Jorge Labañino Legrá
La lectura como un acto mítico engendra sus liturgias y ritos. Muchos no van a la cama hasta después de escarbar entre el manojo de hojas la espesura del sueño. Otros, en cambio, anticipan al desayuno la sed por la palabra escrita.
El modo en que el lector se coloca ante el libro es siempre una voluntad ceremonial ante lo que asume como sagrado.
Alejo Carpentier consideraba importante llevar a cuestas dos libros: uno al que pudiera echar mano para leer a saltos en aquellos instantes que surgían fugaces mientras esperaba o iba de viaje. El segundo era un libro más extenso y complejo, que demandaba mayor concentración, y por lo tanto más tiempo.
De Hemingway ya conocemos su viciosa costumbre de escribir y leer casi siempre de pie y con el texto reposado sobre un atril, sin tolerar importunios.

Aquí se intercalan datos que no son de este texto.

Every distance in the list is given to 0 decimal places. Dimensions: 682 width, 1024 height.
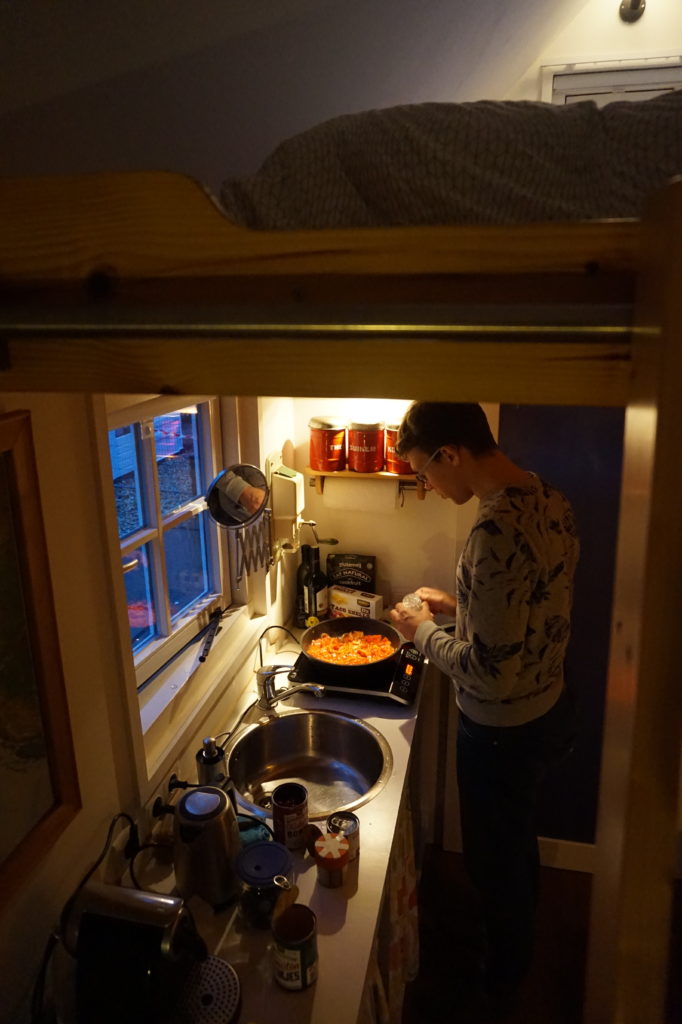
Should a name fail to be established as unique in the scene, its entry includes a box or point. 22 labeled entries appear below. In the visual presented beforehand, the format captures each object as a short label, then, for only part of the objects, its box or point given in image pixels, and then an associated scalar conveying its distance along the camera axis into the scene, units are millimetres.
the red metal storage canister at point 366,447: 2221
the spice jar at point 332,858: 1314
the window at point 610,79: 2234
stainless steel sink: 1811
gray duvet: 618
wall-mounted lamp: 2162
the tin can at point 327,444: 2258
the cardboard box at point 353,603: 2299
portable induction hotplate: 1989
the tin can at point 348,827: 1348
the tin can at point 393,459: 2242
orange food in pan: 2107
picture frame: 934
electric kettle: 1208
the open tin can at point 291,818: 1404
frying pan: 2201
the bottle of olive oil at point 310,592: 2379
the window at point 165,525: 1603
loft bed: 390
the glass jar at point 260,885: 1227
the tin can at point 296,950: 1099
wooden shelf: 2248
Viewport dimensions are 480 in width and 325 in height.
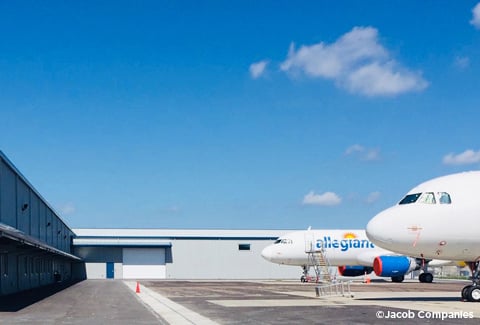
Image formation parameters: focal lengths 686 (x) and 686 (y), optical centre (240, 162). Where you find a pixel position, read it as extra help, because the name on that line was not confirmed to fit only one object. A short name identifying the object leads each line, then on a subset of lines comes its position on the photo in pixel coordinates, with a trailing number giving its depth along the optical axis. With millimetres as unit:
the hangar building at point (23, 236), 35281
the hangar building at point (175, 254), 89125
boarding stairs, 39281
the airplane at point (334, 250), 56812
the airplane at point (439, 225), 25453
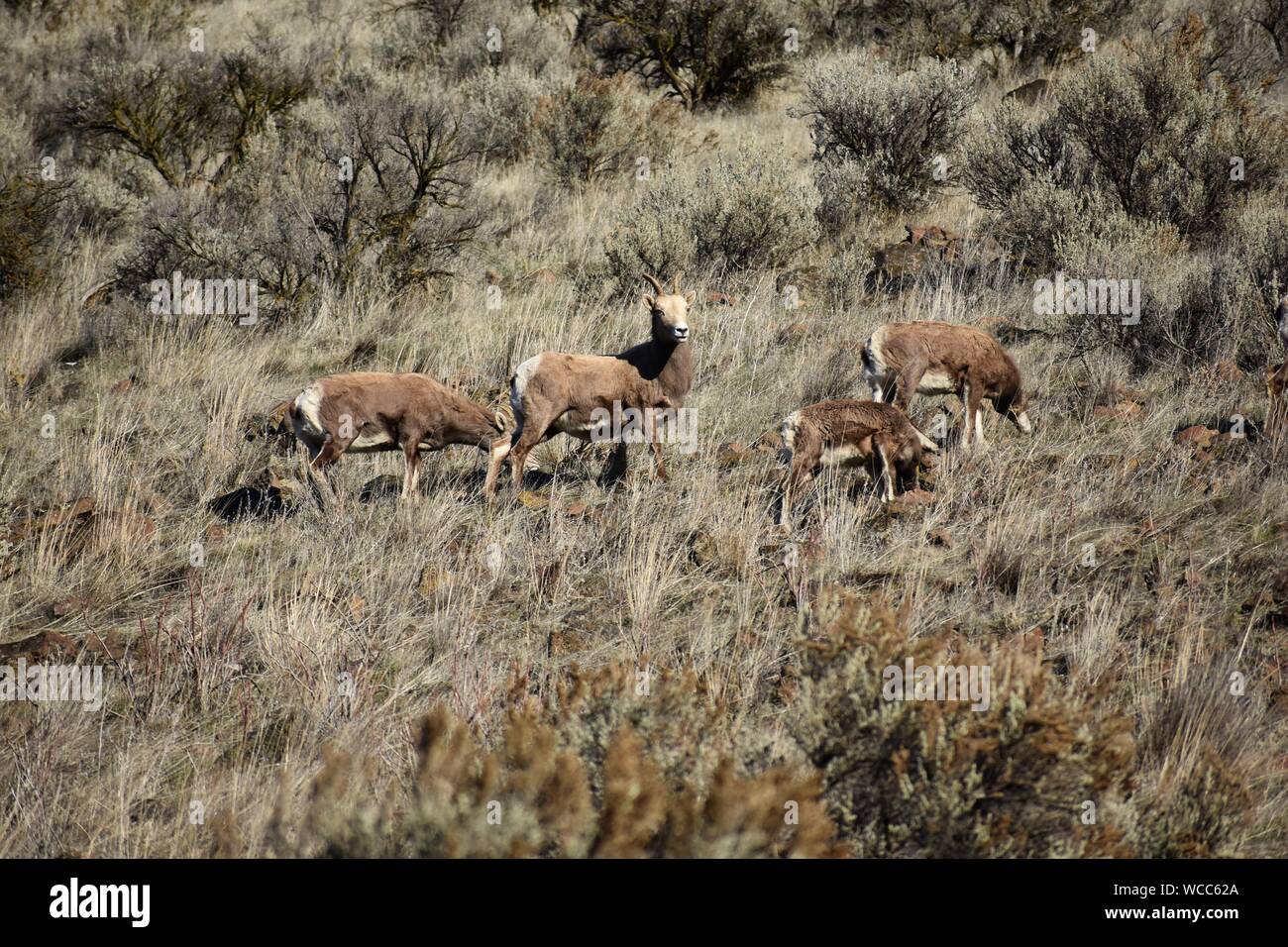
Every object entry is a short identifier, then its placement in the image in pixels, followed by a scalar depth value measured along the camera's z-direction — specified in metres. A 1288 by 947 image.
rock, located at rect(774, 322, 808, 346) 20.67
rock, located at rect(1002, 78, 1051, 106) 33.47
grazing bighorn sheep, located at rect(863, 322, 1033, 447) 17.00
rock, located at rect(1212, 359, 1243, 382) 16.77
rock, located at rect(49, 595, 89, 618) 12.29
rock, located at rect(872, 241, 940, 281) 23.27
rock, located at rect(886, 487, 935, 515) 13.78
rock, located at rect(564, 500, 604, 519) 14.45
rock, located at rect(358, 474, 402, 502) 16.09
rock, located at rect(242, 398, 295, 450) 17.87
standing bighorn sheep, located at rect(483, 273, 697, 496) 15.73
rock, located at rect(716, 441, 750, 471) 15.95
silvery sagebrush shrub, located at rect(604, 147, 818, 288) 23.80
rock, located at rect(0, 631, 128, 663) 10.82
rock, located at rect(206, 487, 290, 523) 15.16
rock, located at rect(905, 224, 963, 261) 24.30
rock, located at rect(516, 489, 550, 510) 14.98
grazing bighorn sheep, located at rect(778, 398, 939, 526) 14.65
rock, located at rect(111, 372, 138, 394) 19.75
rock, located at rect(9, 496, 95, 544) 13.98
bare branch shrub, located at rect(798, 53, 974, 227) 27.92
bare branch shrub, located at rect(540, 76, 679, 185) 32.03
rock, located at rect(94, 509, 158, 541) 13.70
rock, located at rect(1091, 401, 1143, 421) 16.08
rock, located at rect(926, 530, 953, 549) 12.91
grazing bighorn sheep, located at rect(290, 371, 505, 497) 15.54
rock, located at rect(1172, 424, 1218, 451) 14.62
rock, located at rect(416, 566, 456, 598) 12.17
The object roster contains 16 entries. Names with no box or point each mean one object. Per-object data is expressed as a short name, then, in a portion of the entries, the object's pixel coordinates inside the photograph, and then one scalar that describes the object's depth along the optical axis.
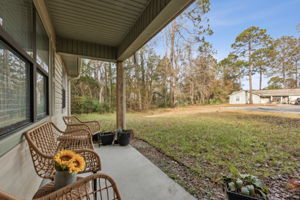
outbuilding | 15.54
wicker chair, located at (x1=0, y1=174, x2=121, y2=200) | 0.71
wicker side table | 0.82
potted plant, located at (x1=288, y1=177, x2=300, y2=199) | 1.07
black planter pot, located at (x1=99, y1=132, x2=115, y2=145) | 3.33
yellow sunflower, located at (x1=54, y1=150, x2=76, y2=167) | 0.94
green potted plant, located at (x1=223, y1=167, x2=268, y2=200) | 1.17
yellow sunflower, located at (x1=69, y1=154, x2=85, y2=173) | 0.92
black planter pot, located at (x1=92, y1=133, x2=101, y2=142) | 3.50
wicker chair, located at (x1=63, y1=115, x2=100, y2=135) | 2.84
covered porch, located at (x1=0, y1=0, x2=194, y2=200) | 1.09
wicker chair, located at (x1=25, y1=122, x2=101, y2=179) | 1.27
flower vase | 0.93
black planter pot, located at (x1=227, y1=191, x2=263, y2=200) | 1.14
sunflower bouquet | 0.93
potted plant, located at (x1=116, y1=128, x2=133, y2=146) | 3.28
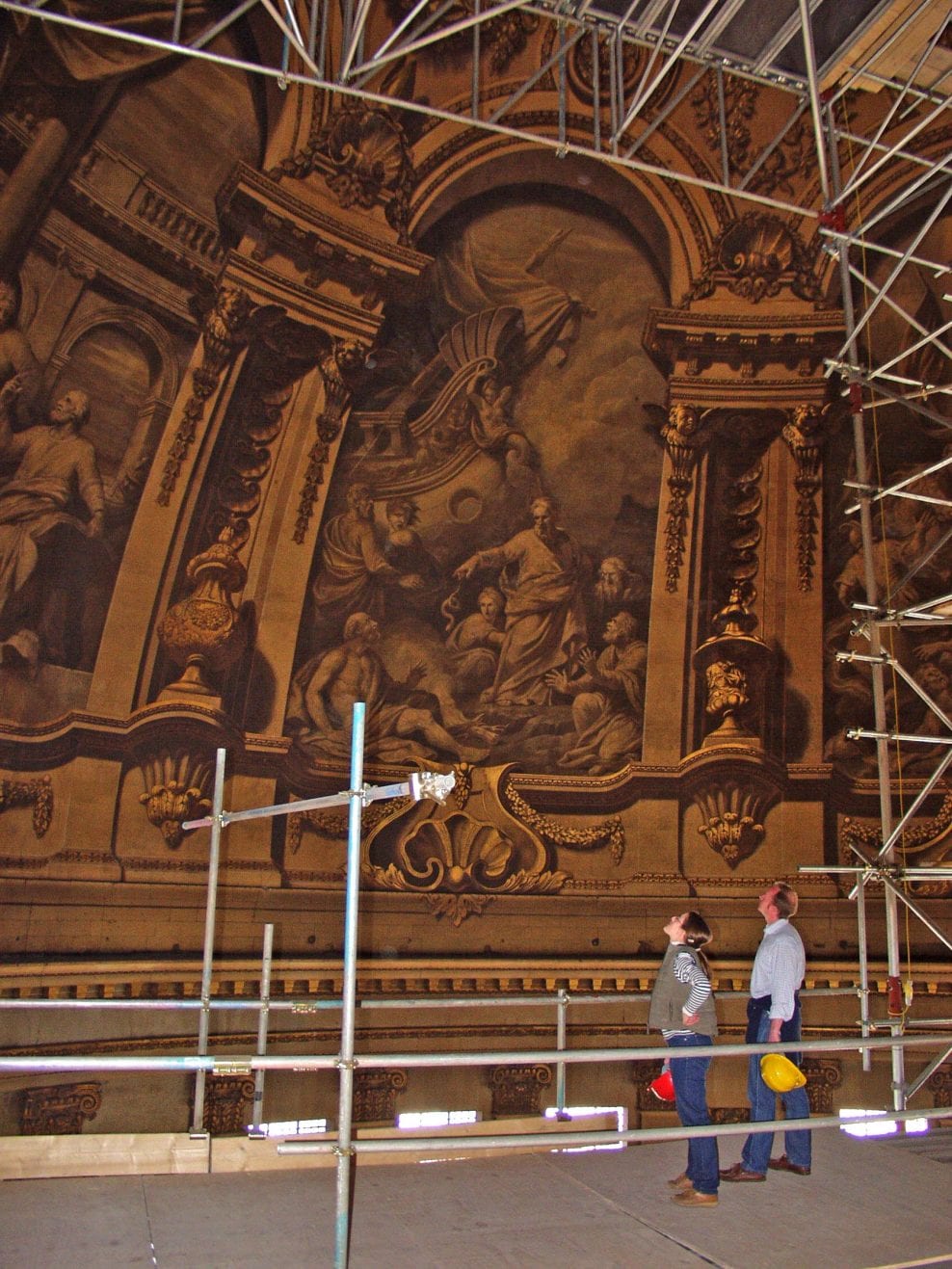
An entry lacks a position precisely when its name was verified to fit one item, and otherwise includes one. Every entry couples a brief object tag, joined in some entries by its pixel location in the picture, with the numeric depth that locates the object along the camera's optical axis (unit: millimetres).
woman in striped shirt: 6094
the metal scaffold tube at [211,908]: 7437
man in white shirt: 6543
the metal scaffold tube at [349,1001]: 4797
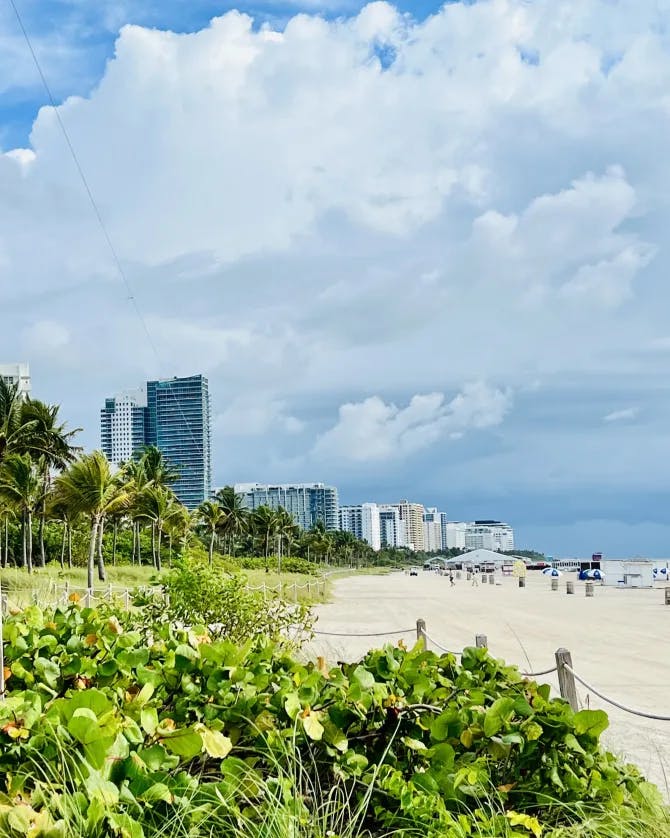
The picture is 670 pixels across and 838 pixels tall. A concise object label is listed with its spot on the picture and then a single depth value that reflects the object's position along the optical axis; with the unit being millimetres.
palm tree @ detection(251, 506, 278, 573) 86125
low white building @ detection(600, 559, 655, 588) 54281
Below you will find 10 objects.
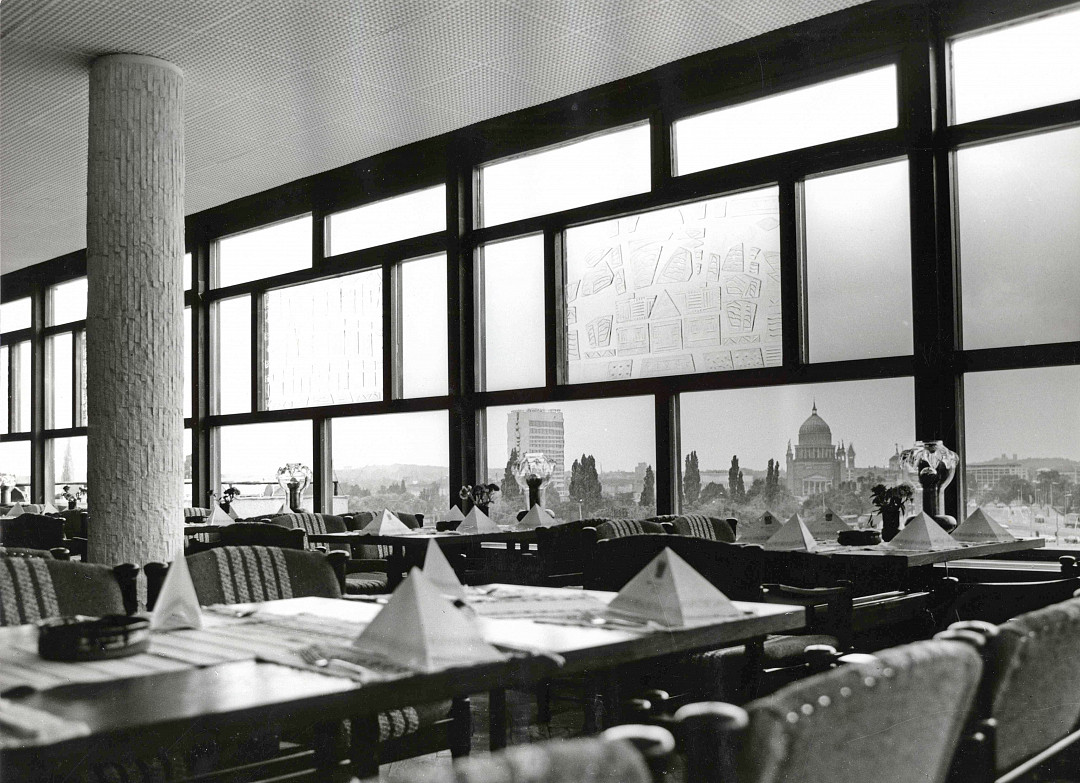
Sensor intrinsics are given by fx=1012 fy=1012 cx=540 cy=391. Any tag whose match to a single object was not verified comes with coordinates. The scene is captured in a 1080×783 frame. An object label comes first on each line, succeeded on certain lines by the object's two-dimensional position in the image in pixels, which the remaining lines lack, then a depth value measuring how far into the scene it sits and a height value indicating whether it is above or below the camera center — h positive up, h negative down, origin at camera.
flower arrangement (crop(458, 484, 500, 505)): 6.42 -0.39
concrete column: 4.86 +0.52
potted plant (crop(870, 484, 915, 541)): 4.29 -0.34
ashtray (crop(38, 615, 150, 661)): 1.57 -0.32
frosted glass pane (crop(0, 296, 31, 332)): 12.09 +1.52
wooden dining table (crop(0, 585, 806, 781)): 1.16 -0.34
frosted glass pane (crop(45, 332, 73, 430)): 11.53 +0.69
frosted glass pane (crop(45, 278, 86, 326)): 11.38 +1.58
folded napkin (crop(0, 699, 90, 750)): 1.10 -0.32
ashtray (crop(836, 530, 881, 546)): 4.09 -0.46
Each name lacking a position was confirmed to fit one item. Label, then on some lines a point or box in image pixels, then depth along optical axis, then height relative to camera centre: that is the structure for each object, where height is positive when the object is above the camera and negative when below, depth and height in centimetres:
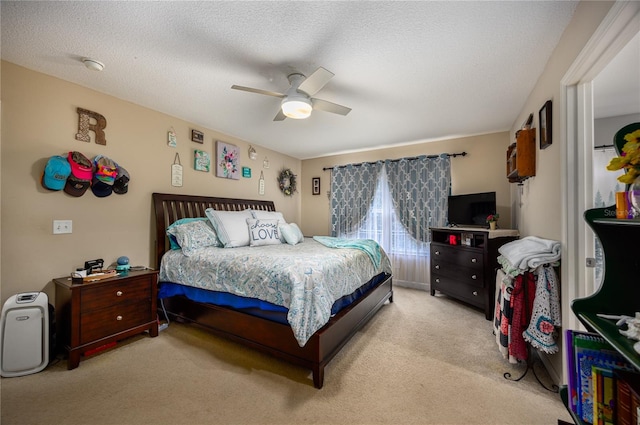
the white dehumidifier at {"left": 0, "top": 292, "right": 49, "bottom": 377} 179 -91
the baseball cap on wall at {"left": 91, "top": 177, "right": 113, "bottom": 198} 239 +26
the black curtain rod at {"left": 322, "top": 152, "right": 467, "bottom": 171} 382 +96
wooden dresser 291 -62
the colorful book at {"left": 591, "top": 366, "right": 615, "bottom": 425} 95 -71
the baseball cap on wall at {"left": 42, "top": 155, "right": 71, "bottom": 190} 208 +35
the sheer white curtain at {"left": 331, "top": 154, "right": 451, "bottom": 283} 398 +16
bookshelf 100 -26
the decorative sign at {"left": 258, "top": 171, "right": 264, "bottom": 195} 439 +53
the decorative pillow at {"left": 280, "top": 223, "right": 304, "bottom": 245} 326 -27
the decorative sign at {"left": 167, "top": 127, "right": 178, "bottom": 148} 305 +94
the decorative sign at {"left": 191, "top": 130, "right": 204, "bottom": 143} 329 +106
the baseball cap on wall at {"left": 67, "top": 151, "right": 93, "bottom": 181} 219 +43
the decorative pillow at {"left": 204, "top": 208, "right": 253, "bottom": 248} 286 -16
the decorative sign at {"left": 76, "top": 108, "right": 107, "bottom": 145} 235 +87
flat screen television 332 +8
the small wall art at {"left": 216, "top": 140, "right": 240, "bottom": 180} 364 +82
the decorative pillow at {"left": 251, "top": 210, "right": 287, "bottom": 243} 337 -3
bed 184 -93
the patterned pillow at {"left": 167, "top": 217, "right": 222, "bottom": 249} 278 -24
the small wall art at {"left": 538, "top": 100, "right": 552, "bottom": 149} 181 +69
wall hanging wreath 482 +65
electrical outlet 219 -12
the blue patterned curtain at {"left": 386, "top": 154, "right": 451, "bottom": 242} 391 +39
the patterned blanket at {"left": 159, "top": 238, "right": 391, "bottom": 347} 176 -53
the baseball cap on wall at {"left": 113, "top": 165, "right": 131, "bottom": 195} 252 +34
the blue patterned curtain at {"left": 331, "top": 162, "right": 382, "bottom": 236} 454 +39
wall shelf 224 +57
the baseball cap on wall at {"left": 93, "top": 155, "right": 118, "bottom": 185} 235 +43
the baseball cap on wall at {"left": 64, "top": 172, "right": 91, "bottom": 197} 221 +25
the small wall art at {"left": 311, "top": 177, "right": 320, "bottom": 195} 516 +60
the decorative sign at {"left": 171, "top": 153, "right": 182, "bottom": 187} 311 +53
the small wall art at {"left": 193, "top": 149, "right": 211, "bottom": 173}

Siempre admiro, como un rasgo cubanísimo en Virgilio Piñera, esa jaba de libros con la que aparecía en su casa anunciando, mientras la mostraba, que no finalizaría la semana sin haberlo consumido todo.
También el inmenso Lezama nos testó el Curso Délfico, método de lectura condimentado en sus experiencias de degustador profundo de la literatura, orientado a convertir la relación con el texto en un proto-rito creador. Cuentan que cuando los cursantes salían de la casa del Gordo de Trocadero, con los libros que el poeta les prestaba para su iniciación, solía decirles: “Se van con un poco de cultura sobacal”.
La lectura lleva en sí la magia que nos redime, un movimiento dentro del alma que nos transfigura. Ciorán, el pensador francés lo ha dicho de otra manera: “si no fuera por los libros, quizás hoy fuera un asesino en serie”.